- TEXT SECTION:

= Beginning of Section =

The second and third groups of the BAS (all plant extracts, vitamin C, glucose, resorcinol, and catechol) decreased oxygen current with shift of the ER O₂ potential to the positive (Fig. 1b) or negative (Fig. 1c) ranges. This could reflect surface reactions between the BAS and oxygen species (ROS) at the MFE surface via different mechanisms. In accordance with these results and Ref. [4] we could suppose following mechanisms of the interaction for the second group of BAS:

$$ {\rm{O}}_{\rm{2}} {\rm{ + e}}^{\rm{ - }} \buildrel k \over \rightleftarrows {\rm{O}}_{\rm{2}}^{ \cdot {\rm{ - }}} {\rm{ + R - OH}} \mathbin{\lower.3ex\hbox{$\buildrel\textstyle\rightarrow\over {\smash{\leftarrow}\vphantom{_{\vbox to.5ex{\vss}}}}$}} {\rm{HO}}_{\rm{2}}^ \cdot {\rm{ + R = O}} $$

(8)

$$HO_2^ \cdot + R - OH \mathbin{\lower.3ex\hbox{$\buildrel\textstyle\rightarrow\over {\smash{\leftarrow}\vphantom{_{\vbox to.5ex{\vss}}}}$}} H_2 O_2 + R = O$$

(9)

= End of Section =

- WHAT THE TASK ASKS:
Pick up the passage on how the BAS lower the oxygen current, and carry it on from the point where it stops. The listing that comes next is separate material with no link to the passage on oxygen current.

- AVAILABLE DATA:
= Beginning of Section =

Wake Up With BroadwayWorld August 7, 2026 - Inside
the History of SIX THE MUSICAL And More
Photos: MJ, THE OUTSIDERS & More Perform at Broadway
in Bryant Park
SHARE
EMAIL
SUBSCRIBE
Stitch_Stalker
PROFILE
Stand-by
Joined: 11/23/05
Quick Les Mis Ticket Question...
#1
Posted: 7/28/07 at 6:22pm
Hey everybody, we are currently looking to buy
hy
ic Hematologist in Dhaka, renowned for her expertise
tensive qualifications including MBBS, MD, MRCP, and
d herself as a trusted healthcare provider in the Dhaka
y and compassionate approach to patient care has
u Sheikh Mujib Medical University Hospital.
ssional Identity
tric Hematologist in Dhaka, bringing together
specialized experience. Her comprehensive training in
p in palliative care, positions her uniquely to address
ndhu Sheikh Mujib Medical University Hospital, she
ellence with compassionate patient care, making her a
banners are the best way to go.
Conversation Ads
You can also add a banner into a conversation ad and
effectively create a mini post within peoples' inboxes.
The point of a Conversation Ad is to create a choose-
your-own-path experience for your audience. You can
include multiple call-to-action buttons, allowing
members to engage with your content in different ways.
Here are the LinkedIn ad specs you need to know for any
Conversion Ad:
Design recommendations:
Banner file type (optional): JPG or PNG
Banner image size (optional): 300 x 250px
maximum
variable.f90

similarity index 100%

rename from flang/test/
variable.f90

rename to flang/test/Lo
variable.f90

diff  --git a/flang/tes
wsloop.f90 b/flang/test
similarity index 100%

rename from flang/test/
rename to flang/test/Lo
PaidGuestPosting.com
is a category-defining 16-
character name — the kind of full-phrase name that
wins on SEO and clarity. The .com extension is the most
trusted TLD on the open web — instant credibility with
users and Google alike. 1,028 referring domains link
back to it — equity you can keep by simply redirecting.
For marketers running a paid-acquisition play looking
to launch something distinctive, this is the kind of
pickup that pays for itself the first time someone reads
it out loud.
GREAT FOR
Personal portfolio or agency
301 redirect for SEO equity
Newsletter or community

= End of Section =

- TASK RESPONSE:
and for third group of BAS:

$$ {\rm O}_{\rm 2} {\rm + 2R - OH} \mathbin{\lower.3ex\hbox{$\buildrel\textstyle\rightarrow\over {\smash{\leftarrow}\vphantom{_{\vbox to.5ex{\vss}}}}$}} {\rm H}_{\rm 2} {\rm O}_{\rm 2} {\rm + 2R = O} $$

(10)

where R-OH is the reduced form of the antioxidants and R=O the oxidized form of the antioxidants. The measurements of the oxygen analyzer did not show changes of the oxygen concentration in the solution.

The fourth group of BAS (humic acid, phthalocyanines, and chlorophyll) increased the oxygen current (Fig. 2) resulting in a catalytic effect on the kinetics of the ER O₂. In this case the BAS as oxidants reacted with oxygen species (ROS) and increased the reversibility of the ER O₂ process. Consequently oxygen concentration at the surface of the MFE increased:

$$ {\rm{O}}_{\rm{2}} {\rm{ + e}}^{\rm{ - }} \buildrel k \over \rightleftarrows {\rm{O}}_{\rm{2}}^{ \cdot {\rm{ - }}} {\rm{ + R}} \mathbin{\lower.3ex\hbox{$\buildrel\textstyle\rightarrow\over {\smash{\leftarrow}\vphantom{_{\vbox to.5ex{\vss}}}}$}} {\rm{O}}_{\rm{2}} {\rm{ + R}}^{ \cdot {\rm{ - }}} $$

(11)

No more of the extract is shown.